Aiming at reaping the benefits of open innovation, a growing number of organizations utilizes innovation intermediaries as external facilitators. However, the effectiveness of such intermediaries, especially in outbound open innovation, such as leveraging existing technologies in new market opportunities, remains unclear. We aim to investigate if and how externally conducted technological competence leveraging (TCL) projects provide value to the focal organization. Based on interviews with key personnel and analysis of reports from such projects conducted in the course of several research consortia at CERN, the European Organization for Nuclear Research, we find that the projects were successful in identifying new application fields. Further, the externally conducted projects also contributed to the development of TCL-related project capabilities within the focal organization. This research also identifies a number of barriers to short- and long-term success such as lack of a company-internal perspective and project owners without management responsibilities.
Open innovation is a relatively new and nowadays widely recognized approach to innovation management. It denotes the idea to use “…purposive inflows and outflows of knowledge to accelerate internal innovation, and expand the markets for external use of innovation, respectively” (West, Vanhaverbeke & Chesbrough, 2006). The potential merits of open innovation have been studied quite extensively: One the one hand, open innovation activities may contribute to generating new or increasing existing revenue streams. This can be achieved in different ways, e.g., by externally commercializing internal knowledge (Arora, Fosfuri & Gambardella, 2001; Deck, 2008) and/or sourcing external knowledge to utilize it in the development of products that are radically new (Franke, Von Hippel & Schreier, 2006; Lilien, Morrison, Searls, Sonnack & Von Hippel, 2002) or particularly well in line with the users’ preferences (Franke, Keinz & Steger, 2009). On the other hand, open innovation might help to cut down time and money spent during R&D processes, e.g., by leveraging the creative potential and workforce of external actors (Brabham, 2008; Newton et al., 2010) and/or reducing the number of trial-and-error loops with users necessary to test new product ideas (von Hippel, 2005; Von Hippel & Katz, 2002).
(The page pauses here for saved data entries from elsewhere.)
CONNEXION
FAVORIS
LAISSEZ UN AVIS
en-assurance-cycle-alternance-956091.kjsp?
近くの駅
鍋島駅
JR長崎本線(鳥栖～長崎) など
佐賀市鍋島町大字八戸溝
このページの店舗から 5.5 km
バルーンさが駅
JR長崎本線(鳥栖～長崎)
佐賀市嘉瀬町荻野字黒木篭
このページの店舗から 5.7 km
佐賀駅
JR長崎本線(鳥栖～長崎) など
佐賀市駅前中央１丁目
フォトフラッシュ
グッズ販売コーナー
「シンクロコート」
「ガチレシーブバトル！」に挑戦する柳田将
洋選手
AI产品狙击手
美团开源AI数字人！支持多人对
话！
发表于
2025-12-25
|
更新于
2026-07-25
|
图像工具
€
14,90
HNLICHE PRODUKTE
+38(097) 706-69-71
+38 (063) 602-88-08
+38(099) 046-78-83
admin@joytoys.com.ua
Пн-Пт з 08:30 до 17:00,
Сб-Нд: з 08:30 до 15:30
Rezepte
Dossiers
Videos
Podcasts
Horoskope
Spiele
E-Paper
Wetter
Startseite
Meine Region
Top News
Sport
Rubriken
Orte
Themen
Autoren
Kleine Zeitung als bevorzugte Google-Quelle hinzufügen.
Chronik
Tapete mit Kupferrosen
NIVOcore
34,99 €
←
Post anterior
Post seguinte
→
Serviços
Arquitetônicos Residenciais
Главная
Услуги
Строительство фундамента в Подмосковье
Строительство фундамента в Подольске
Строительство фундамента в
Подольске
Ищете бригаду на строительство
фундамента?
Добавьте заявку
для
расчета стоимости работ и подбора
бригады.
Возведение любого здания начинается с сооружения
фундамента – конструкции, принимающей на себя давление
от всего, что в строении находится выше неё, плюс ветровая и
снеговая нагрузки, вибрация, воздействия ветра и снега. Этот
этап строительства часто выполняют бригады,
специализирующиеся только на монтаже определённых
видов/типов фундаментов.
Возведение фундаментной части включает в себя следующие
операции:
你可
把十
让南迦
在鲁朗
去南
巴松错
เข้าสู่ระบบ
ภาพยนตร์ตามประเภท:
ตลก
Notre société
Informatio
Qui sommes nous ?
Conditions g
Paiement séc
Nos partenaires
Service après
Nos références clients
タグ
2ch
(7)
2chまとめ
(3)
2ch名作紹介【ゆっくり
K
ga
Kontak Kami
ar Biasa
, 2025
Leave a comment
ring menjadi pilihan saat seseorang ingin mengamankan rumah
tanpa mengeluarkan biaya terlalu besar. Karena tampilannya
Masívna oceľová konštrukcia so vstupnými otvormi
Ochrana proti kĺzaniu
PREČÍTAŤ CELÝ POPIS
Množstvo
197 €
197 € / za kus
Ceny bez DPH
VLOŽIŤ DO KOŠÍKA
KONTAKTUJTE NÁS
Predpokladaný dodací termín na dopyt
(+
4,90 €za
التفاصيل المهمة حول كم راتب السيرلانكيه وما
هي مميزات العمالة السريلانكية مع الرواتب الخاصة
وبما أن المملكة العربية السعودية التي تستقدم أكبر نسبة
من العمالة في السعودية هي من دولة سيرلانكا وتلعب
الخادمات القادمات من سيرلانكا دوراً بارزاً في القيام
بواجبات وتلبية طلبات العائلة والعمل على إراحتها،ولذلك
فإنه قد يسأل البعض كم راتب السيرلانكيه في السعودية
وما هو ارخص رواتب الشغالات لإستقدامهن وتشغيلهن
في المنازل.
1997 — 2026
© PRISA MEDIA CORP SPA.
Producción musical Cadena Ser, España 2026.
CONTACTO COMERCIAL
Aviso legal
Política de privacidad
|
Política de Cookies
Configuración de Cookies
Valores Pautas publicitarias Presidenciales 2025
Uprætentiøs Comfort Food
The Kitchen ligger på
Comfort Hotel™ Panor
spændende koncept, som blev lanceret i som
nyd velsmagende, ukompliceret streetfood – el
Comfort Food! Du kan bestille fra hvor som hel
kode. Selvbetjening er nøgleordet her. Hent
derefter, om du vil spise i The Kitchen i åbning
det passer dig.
Limitations and further research
As any empirical research, this case study suffers from some specific, methodological limitations. Our research investigated a broad and important phenomenon, however, in the very narrow context of large-scale research organizations. Thus, some of the insights are very specific and might not be easily generalized. For example, Pattern 8 (project owners without management responsibility) might not occur quite frequently outside of the research domain. In many companies, TCL projects will be very likely staffed with business developers that usually do have managerial responsibilities. Further, the identification and acquisition of potential collaborators might be much more of a problem to large research organizations than companies. Future research might want to look into whether or not the patterns identified in this case study hold true for other contexts as well.